MFSYS25 firmware 6.8 states in the release notes something I was looking for ... but it's not entirely fixed and I'm seriously debating dropping our intel products in the future unless I can get some sort of idea on where the problem is. As hos reported, the SCM simply power cycles. For me it is every 30-60 days on one of our modular servers. On another it is once every 3 months. We have 6 modular servers (fully loaded) - the others have not had the problem, but the hardware is the same (more or less).
The release notes state in 'defects fixed in this release' - SCM crash due to firmware error. This actually isn't true (if it's the same problem - I have no idea as the release notes aren't very forth coming).
The drives we are using are listed as supported for the hardware ... in fact a few of the other modular servers we run have mixed drives, not supported, and they have yet to go down. The drives in the affected machines are ST936751SS, firmware 0001 - apparently supported according to Intel.

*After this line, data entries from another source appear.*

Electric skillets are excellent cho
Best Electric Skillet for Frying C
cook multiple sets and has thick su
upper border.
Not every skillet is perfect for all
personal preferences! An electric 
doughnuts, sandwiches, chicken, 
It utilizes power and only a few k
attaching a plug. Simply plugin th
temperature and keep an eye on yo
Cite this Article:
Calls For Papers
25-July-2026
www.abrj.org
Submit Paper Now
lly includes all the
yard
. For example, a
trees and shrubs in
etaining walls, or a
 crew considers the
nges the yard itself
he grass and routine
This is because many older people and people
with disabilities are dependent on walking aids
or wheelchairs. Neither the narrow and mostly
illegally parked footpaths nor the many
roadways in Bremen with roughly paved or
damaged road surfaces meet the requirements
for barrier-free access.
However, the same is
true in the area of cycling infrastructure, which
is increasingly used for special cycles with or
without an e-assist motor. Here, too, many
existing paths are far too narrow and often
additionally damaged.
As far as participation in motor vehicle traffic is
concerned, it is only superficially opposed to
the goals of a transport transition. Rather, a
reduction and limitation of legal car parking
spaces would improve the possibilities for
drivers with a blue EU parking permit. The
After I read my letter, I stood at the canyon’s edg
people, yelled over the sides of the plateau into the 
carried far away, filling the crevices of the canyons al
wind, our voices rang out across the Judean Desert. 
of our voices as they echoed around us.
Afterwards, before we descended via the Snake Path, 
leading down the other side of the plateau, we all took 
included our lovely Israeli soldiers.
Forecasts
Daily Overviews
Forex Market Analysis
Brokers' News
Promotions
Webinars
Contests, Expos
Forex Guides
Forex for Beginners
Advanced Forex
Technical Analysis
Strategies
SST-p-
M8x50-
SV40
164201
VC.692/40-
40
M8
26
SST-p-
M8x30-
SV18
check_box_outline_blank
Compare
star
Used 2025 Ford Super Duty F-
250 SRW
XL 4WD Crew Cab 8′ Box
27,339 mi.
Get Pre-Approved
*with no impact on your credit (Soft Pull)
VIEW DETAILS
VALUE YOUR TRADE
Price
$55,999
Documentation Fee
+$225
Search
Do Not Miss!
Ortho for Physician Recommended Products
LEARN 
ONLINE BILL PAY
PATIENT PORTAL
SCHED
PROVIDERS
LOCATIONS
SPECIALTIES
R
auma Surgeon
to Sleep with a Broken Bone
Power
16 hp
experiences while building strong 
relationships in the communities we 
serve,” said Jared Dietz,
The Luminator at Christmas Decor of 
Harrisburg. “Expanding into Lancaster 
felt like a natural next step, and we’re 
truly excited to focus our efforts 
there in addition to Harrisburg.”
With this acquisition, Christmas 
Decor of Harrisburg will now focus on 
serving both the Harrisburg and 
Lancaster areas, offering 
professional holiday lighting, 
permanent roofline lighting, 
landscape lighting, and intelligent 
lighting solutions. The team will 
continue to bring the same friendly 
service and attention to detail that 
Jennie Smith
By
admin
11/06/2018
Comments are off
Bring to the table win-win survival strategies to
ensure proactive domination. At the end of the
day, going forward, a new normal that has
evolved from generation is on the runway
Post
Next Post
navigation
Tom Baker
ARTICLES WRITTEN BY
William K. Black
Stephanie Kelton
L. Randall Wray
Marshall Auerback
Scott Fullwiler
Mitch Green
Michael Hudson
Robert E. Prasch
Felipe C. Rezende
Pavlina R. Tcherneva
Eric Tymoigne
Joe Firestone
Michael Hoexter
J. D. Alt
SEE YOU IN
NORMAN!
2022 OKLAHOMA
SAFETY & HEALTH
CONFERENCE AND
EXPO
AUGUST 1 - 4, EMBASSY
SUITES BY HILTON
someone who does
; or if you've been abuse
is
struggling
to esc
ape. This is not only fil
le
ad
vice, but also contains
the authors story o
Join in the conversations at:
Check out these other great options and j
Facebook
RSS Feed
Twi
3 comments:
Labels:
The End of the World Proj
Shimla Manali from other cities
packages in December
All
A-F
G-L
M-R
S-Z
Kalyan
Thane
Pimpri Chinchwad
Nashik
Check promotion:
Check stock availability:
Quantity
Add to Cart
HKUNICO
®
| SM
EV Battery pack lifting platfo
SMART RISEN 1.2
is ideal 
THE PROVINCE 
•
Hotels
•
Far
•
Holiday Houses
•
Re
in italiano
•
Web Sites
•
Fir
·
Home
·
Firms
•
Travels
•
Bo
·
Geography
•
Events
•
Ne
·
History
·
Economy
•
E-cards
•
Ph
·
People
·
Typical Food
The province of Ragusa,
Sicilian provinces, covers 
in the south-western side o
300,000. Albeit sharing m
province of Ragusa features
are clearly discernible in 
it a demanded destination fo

I haven't bothered upgrading the firmware to 10 yet as there is nothing in the release notes that appear to be able to fix this problem. The configuration on both of the affected systems are the same - single SCM. The firmware reports what it should according to the docs for upgrading (from intel).
In each case, the event log shows the following taking place:
1. Media patrol always starts.
2. Media patrol ends.
3. Server Power Permission Revoked (Chassis)
4. scm reports 'controller has started'
5. scm reports 'the system has started' (redundant message?)
6. scm reports 'controller reset by firmware'
7 & 8. Battery detected/charged
9. chassis reports power granted
10. scm reports online
The power has never been revoked (we run dual ups power plants, 4 protected apc power strips, each power supply is plugged into it's own power strip, running low amps). The server blades never restart, most of the time they lock up (as the scm is gone and the os panics). Sometimes I'll get lucky and one or two will recover, but it's rare.
From the response here, it sounds like you've run into hardware that you don't support causing the issue - but that isn't my case. I've gotten no where with resellers (apparently they haven't gotten anywhere with Intel). I don't buy that I'm the only one with this issue. The systems were purchased 2 years apart from each other as well, so it can't just be a bad batch (I wouldn't think, since two resellers were involved, from two different countries).
I've gone so far as to check if anything may have been running on the blades, that could be causing a lot of disk IO - it's just so random of a reboot, it doesn't make sense to me. Outside of a possible firmware issue.